___ TRECHO SELECIONADO

Em Brejo Santo, o número de mortes em 2021 é 270% maior em comparação a todo o ano passado. Foram 27 óbitos em 2020 e 91 neste ano, totalizando 118 vidas perdidas desde o início da pandemia. A cidade também teve aumento de 30% nas infecções: 3.986 contra 3.056 no ano passado.
A secretária de Saúde do Município, Glauciane Torres Neves, destaca que a segunda onda tem sido mais “letal” e avalia que o “crescimento no número de mortes em Brejo Santo segue uma tendência verificada em todo o Brasil”.
Ela acrescentou que “todas as ações, que já eram realizadas no ano passado, foram intensificadas”, destacando a expansão nos leitos de UTI de cinco para 10 – hoje todos ocupados – e o aumento da testagem da população. Atualmente são em média 120 testes por dia. No fim de março, o Município restringiu o isolamento e suspendeu atividades bancos e no comércio. Mercantis só atuaram por delivery.

______
___ MATERIAL DE BASE

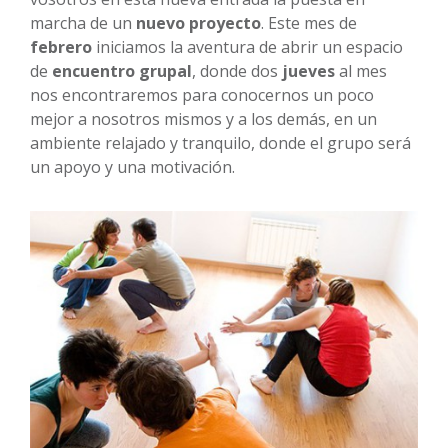
marcha de un
nuevo
proyecto
. Este mes de
febrero
iniciamos la aventura de abrir un espacio
de
encuentro
grupal
, donde dos
jueves
al mes
nos encontraremos para conocernos un poco
mejor a nosotros mismos y a los demás, en un
ambiente relajado y tranquilo, donde el grupo será
un apoyo y una motivación.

______

O QUE SE PEDE: Transcreva, sem alterações, o trecho do texto sobre as mortes na pandemia em Brejo Santo que vai de "Ela acrescentou que" até "atuaram por delivery.". Os registros são um material à parte, independente do texto.

RESOLUÇÃO DO EXERCÍCIO:
Ela acrescentou que “todas as ações, que já eram realizadas no ano passado, foram intensificadas”, destacando a expansão nos leitos de UTI de cinco para 10 – hoje todos ocupados – e o aumento da testagem da população. Atualmente são em média 120 testes por dia. No fim de março, o Município restringiu o isolamento e suspendeu atividades bancos e no comércio. Mercantis só atuaram por delivery.